Take today’s lunch for example. I dined, for my very first time, at a local raw food restaurant, Cafe 118. Needless to say - or maybe I do need to say - it was tasty. It isn’t like any wild and bizarre expectation you may have; the food is scrumptious and tastes a lot like food you would consider ‘usually delicious’. Given the environment associated with Raw Foodism, and the culture of life that surrounds anyone dedicated to not eating animals and not cooking ANYTHING, you’d think I would show a little sympathy toward their cause. And in large measure, I did manage to order off the menu without once mentioning hamburgers, or the venison I had the night before, or my toasted bagel and scrambled eggs for breakfast, or any generally stupid comment that is almost too difficult to avoid, considering the narrow lane one must walk when wandering through such a side street.
I managed to avoid any real embarrassment until I opened my lunch-time reading material, a tremendous book on Florida culture entitled The Tropic of Cracker. It’s a series of essays devoted to the misfits and poets that have made magic in the rural and rough parts of Florida. Until today, it was a book I had opened at least a dozen times at lunch, reading one or two chapters and almost always managing to find myself discussing its prose with another diner or with the waitstaff. Until today, I had suggested this book to everyone that had asked about it - and some that hadn’t - with the caveat that ‘you’ll feel like you barely know this state at all when you’re finished’. I probably still hold to that conviction, as nothing yet in its content has failed to enchant me.

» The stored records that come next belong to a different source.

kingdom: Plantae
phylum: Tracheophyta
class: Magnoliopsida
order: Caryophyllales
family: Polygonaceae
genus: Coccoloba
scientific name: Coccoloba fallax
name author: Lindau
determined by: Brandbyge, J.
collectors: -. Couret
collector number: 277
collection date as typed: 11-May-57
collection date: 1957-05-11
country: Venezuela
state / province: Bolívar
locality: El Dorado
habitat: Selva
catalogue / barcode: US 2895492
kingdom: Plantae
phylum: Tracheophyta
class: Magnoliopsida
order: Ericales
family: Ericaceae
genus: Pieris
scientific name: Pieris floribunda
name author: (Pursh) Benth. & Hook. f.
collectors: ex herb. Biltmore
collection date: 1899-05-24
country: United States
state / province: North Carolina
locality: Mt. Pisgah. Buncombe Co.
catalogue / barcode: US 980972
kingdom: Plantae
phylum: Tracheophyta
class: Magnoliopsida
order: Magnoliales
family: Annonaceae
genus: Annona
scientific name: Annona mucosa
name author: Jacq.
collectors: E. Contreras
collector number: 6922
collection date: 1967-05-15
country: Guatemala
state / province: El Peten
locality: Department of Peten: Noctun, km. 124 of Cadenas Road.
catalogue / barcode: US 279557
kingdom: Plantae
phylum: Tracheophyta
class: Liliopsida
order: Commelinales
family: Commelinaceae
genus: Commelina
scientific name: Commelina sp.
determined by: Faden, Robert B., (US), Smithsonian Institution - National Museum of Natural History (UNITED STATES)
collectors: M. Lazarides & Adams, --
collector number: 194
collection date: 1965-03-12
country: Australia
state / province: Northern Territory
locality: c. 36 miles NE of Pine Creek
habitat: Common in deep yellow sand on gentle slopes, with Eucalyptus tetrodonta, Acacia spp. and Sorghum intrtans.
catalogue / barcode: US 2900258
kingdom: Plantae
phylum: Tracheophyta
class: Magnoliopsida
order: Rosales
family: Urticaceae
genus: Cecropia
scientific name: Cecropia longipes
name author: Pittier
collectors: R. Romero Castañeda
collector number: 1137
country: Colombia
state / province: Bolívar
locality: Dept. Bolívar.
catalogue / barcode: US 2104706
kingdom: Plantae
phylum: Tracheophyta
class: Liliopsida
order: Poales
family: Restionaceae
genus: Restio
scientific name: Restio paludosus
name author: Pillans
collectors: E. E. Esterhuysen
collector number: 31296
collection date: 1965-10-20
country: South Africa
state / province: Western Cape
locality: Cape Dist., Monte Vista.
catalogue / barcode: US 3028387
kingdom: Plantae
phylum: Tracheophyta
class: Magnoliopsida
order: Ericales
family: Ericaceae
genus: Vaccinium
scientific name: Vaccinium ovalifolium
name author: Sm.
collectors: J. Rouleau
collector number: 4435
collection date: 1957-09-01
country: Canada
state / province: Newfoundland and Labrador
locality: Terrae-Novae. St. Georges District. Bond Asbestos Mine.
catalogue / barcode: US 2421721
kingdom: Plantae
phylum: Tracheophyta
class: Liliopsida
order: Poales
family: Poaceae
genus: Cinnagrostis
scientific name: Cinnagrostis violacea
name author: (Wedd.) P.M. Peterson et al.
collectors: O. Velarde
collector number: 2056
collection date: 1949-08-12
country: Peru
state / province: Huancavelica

But today, as fate would have it, just as my waitress was delivering a plate of macadamia nut ‘cheese’ and sun-dried cherry tomato-stuffed basil wraps, I became acutely aware that I was reading a story about a rural hog killin’ party, complete with photos of the newly dispatched hog’s severed head, boiling guts, and butchered body. The long, slow, unspoken conversation I had with my server’s wide eyes told me that I should probably enjoy this meal, as I would most assuredly make their ‘do not allow’ list in the immediate future. To make matters worse, I couldn’t help but find the whole thing incredibly funny.
Anyone else would call this an embarrasment, or maybe one of the most idiotic things they have ever done. For me, though, in this Folk-art/Foie Gras life I lead, I simply call it ‘Lunch on Thursday’.